Ces efforts et cette stratégie confortent notre secteur sanitaire avec un nouveau Centre Hospitalier à Vesoul et deux hôpitaux de proximité à Lure et Luxeuil totalement complémentaires qui s’inscrivent dans le dispositif national « hôpital 2007 ».

Ces efforts ne sont vains, bien au contraire.

A Luxeuil, plus de 14 M€ seront investis dans la rénovation des locaux, la restructuration des consultations non programmées, l’accroissement de 12 lits supplémentaires pour le moyen séjour.

A Lure, près de 12 M€ seront affectés à la rénovation des locaux, la structuration des activités de soins et de logistiques, la création d’un plateau de kinésithérapie notamment.

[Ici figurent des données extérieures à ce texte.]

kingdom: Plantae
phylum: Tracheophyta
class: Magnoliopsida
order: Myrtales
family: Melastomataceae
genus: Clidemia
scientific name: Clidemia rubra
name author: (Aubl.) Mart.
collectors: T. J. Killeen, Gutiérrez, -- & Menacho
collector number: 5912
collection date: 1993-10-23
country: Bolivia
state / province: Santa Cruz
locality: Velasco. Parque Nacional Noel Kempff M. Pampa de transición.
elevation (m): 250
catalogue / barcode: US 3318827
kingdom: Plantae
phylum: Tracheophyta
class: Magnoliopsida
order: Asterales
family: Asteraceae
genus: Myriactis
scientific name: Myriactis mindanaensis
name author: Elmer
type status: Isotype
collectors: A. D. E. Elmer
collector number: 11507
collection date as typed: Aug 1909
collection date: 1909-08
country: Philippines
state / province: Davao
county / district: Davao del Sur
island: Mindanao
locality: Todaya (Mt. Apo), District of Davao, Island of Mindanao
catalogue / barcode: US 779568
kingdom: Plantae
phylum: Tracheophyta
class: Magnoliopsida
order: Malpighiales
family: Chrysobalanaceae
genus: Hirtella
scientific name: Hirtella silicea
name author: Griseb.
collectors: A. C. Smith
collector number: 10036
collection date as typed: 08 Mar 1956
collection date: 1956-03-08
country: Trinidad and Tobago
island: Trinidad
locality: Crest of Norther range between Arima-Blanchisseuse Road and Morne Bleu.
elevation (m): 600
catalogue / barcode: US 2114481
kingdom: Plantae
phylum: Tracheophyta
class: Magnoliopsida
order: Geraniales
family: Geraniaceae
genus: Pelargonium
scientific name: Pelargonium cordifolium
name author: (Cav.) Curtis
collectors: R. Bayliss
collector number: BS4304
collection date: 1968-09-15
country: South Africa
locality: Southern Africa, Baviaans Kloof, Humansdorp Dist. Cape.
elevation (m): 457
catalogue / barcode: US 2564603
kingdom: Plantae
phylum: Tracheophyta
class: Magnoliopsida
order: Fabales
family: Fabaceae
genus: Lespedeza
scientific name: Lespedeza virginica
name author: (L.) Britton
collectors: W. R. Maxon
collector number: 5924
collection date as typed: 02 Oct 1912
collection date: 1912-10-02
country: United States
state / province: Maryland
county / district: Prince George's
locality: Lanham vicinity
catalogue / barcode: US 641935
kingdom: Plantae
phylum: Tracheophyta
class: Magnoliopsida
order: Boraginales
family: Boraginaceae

Enfin, ici même à Vesoul, devant vous, va s’ériger le pilier de notre dispositif.

Ce nouveau bâtiment ultra moderne conçu par le cabinet d’architecture Groupe 6 de Grenoble « pour que la lumière inonde l’ensemble des locaux » va nous permettre d’améliorer la fonctionnalité des services : logiquement, la maternité se rapprochera de la pédiatrie et les activités d’anesthésies seront regroupées sur un seul niveau.

Ce sera également l’occasion de compléter les modes de prises en charge avec l’ouverture d’une hospitalisation de jour en chirurgie et en pédiatrie.

La capacité en lits du secteur « chauds », c’est-à-dire la réanimation et les soins intensifs et continus, sera aussi augmentée.

Enfin, la spécialisation de l’établissement sera accrue avec la création d’unités de neurologie, endocrinologie, cancérologie et psychiatrie.

Vous le constatez, en réponse à une situation périlleuse pour le service public hospitalier haut-saônois, nous avons mis en œuvre un plan ambitieux.

Nous n’avons donc pas dévié de notre objectif initial. Adapter nos structures de soins aux nouvelles attentes légitimes de nos concitoyens : modernité, qualité, proximité.

Ce projet est également une motivation pour les équipes hospitalières quelques fois lassées par les lourdeurs quotidiennes. Je veux leur rendre hommage car bien plus qu’un métier c’est une vocation, un don de soi qui mérite le respect et la gratitude.

Mais c’est aussi un grand projet pour l’aménagement du territoire de notre département.

Dans un département en proie aux attractions bisontines, dijonnaises, belfortaines, nous confortons et structurons le cœur de notre département, son chef-lieu Vesoul en réseau avec ses consoeurs Lure et Luxeuil.

Enfin, n’oublions pas que ce projet c’est :

  • Plus de 150 M€ (1 milliard de francs) d’investissements,
  • des effets directs sur les entreprises pendant le chantier mais aussi dans le fonctionnement quotidien,
  • plus de 1000 emplois au sein du CHI, pérennisés au cœur de la Haute-Saône et pas ailleurs !

A cet instant, je souhaite remercier chaleureusement le Conseil d’Administration de l’établissement. Ensemble, nous avons usé plusieurs directeurs, plusieurs Préfets, deux directeurs d’Agence Régionale Hospitalière, pas encore le deuxième, Monsieur BLEMONT à qui je souhaite rendre hommage pour sa fidélité dans le soutien à notre établissement. Un merci aussi à Madame Anne MERLOZ, ancienne Préfete de la Haute-Saône qui a pesé à mes cotés dans le choix de ce lieu d’implantation.

Grâce à l’union de tous, c’est un grand dossier qui aboutit au profit de toute la Haute-Saône.

A titre personnel, je n’hésite pas à dire que ce fut et ce sera – car ce n’est pas fini – le dossier qui a le plus compté dans mon engagement public depuis 1995.

C’est un grand jour pour Vesoul et pour la Haute-Saône. C’est un jour historique.